CEO-Enterprise Group, Keli Gadzekpo

The Enterprise Group Plc has recorded a 16 percent decrease in profit after tax (PAT) for year 2021, despite the 37 percent increase in net revenue over the period compared to the GH₵1.16billion inflows in 2020.

This decline in profits was largely influenced by a whopping 72 percent year-on-year increase in claims payments.

This was made known to shareholders of the organisation at the annual general meeting (AGM) to review the Group’s performance for the year ended 31 December 2021.

Chairman, Enterprise Group Plc, Trevor Trefgarne, in his remarks indicated that the increase in benefits and claims payments was occasioned largely by high surrenders and early encashment from life operations.

“Our underlying net profit after tax was GH₵122.85million – a decrease of 16 percent on the previous year, reflecting the high claims payments made during the year. In addition to this was the additional reserve required in response to the improved investment income to cater for future customer benefit payments,” he said.

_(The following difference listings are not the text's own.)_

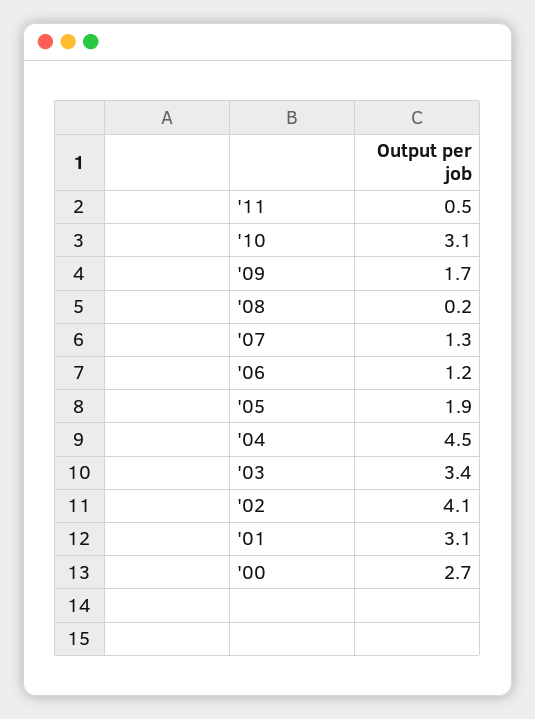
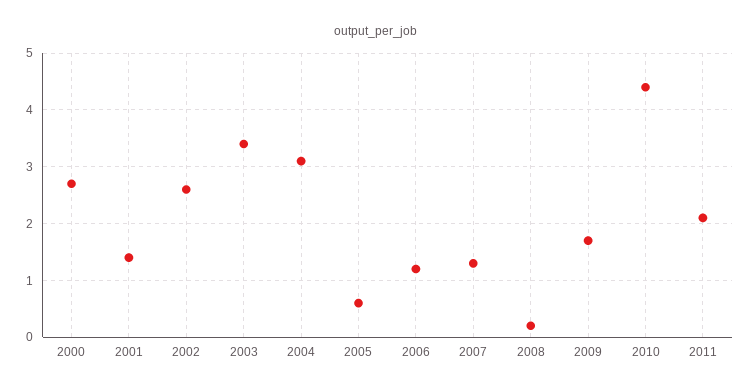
'11: 0.5 -> 2
'10: 3.1 -> 4.5
'05: 1.9 -> 0.5
'04: 4.5 -> 3
'02: 4.1 -> 2.5
'01: 3.1 -> 1.5

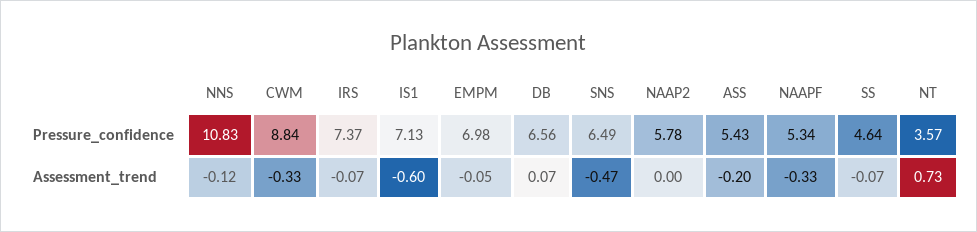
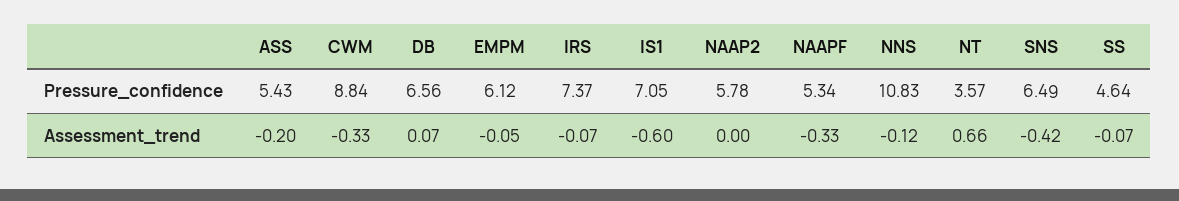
IS1, Pressure_confidence: 7.13 -> 7.05
EMPM, Pressure_confidence: 6.98 -> 6.12
SNS, Assessment_trend: -0.47 -> -0.42
NT, Assessment_trend: 0.73 -> 0.66

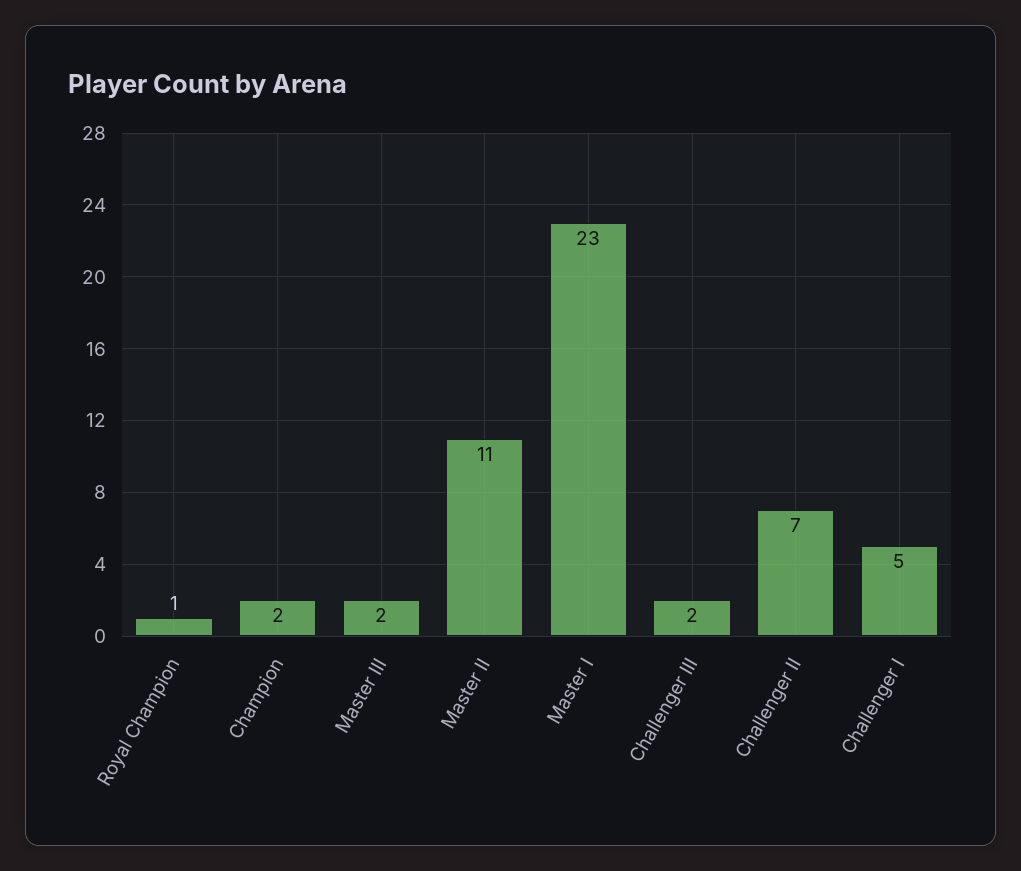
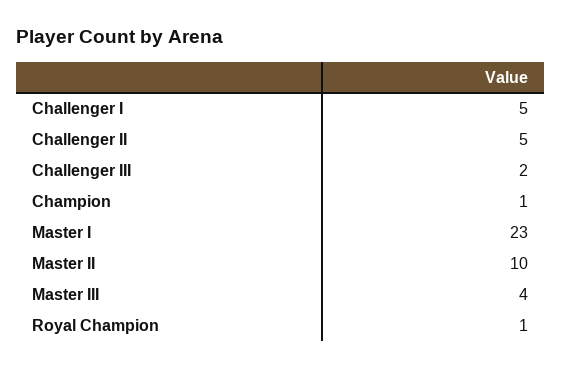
Champion: 2 -> 1
Master III: 2 -> 4
Master II: 11 -> 10
Challenger II: 7 -> 5

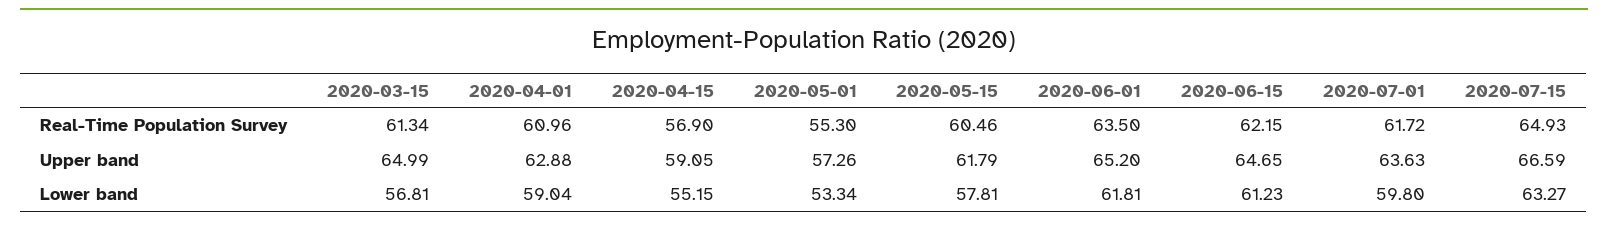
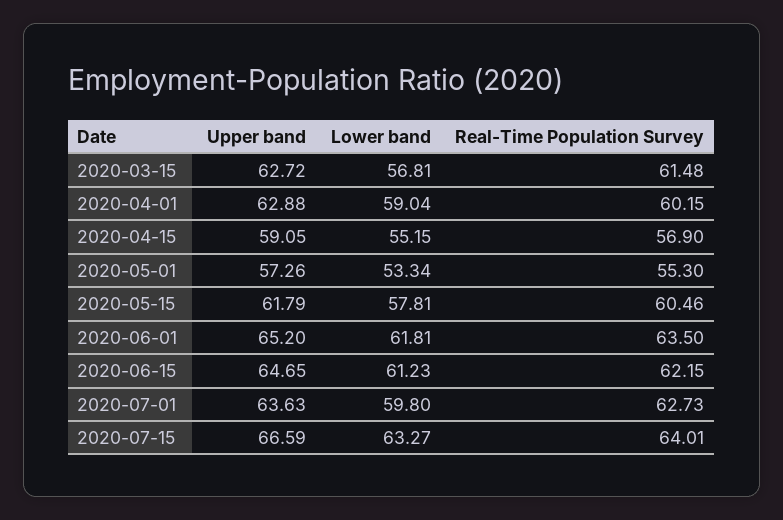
2020-03-15, Real-Time Population Survey: 61.34 -> 61.48
2020-04-01, Real-Time Population Survey: 60.96 -> 60.15
2020-07-01, Real-Time Population Survey: 61.72 -> 62.73
2020-07-15, Real-Time Population Survey: 64.93 -> 64.01
2020-03-15, Upper band: 64.99 -> 62.72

Nonetheless, the group recorded strong growth in most of its portfolios: with key drivers of its net income being a 28.8 percent growth in insurance premium revenue; a 53 percent growth in funeral services fees; and a 29 percent growth in pension fees. Additionally, investment income increased by 83 percent and rental income went up by 134 percent.

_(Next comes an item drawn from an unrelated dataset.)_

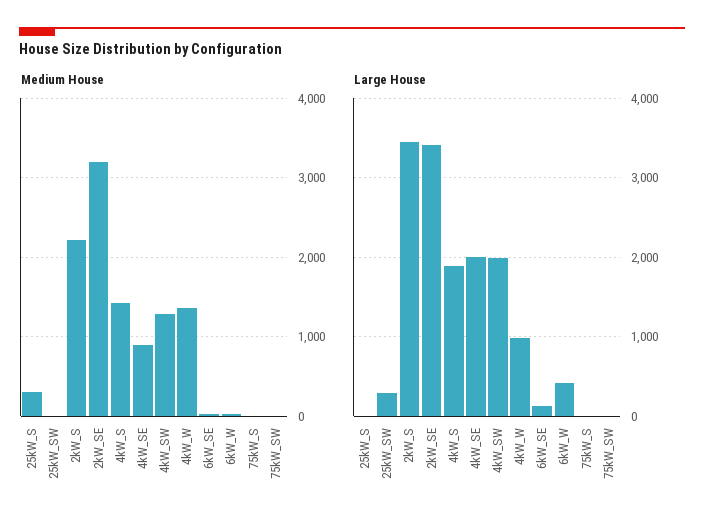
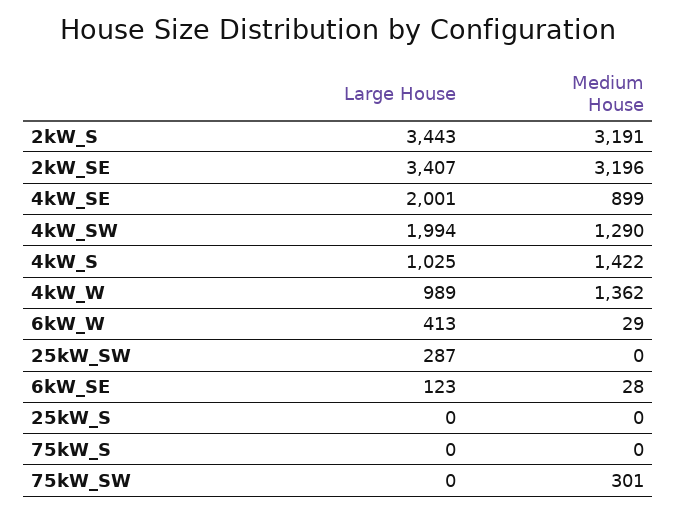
Medium House, 25kW_S: 300 -> 0
Medium House, 2kW_S: 2200 -> 3191
Medium House, 75kW_SW: 0 -> 301
Large House, 4kW_S: 1900 -> 1025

In respect of that, the group declared a 20 percent increase in shares over the 2020 dividend per share paid. “The Board is pleased to recommend a first and final dividend of GH₵0.0744 per share for 2021 – an increase of 20 percent over the 2020 dividend,” the chairman stated.

Group Chief Executive Officer-Enterprise Group, Keli Gadzekpo, responding to the impact of this happening in an interview with the media indicated that this did not come as a surprise; because in 2020, during the pandemic’s peak, claims were very low and so this seems to be a reflection of some claims that were more or less not applied for.

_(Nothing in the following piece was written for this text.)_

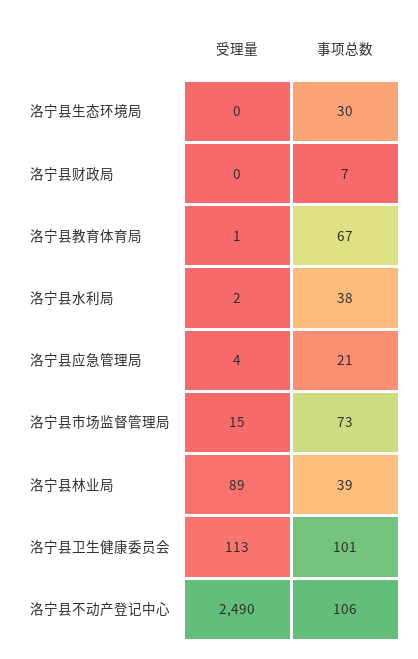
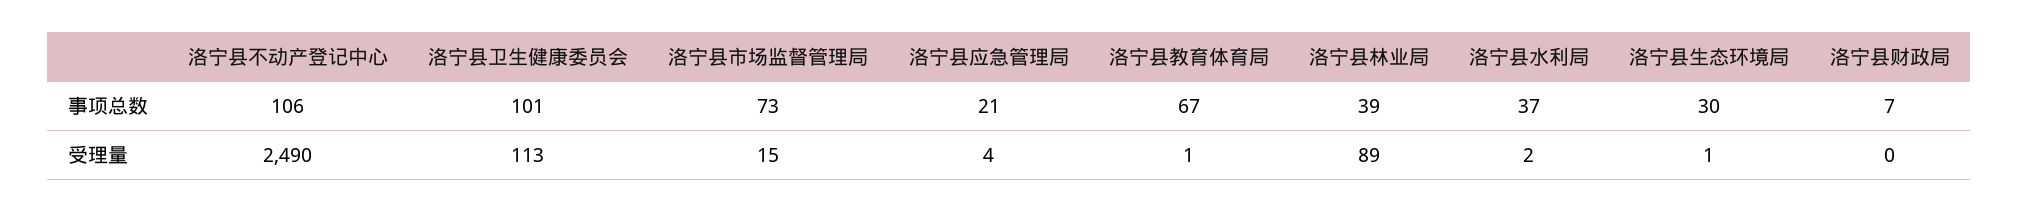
受理量, 洛宁县生态环境局: 0 -> 1
事项总数, 洛宁县水利局: 38 -> 37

“In the 2020 COVID-19 year, there was a dip in our claims and we were wondering what’s going on; and then in 2021 we saw the increase, so our interpretation is that the pass-through effects of 2020 have come to pass in 2021 so there is no cause for alarm,” he said.

The Enterprise Group’s total assets increased from GH₵1.7billion to GH₵2.1billion during the year; a 23.9 percent increase driven by growth in investment securities.

In terms of expanding market reach for the business, the CEO indicated that the group has expanded its footprints in the West Africa sub-region by officially penetrating the Nigeria market.

“Our Nigeria business started operation in March 2021, with a clear strategy focusing initially on the retail market of life insurance,” he said.

With the new Insurance Act of 2021 (Act 1061) coming into effect in the year under review, and the regulator – the National Insurance Commission – demanding recapitalisation to new minimum capital of GH₵50million by December 2021, the CEO informed shareholders that both the Life and Non-life Insurance companies of the group met the minimum capital requirement before the deadline.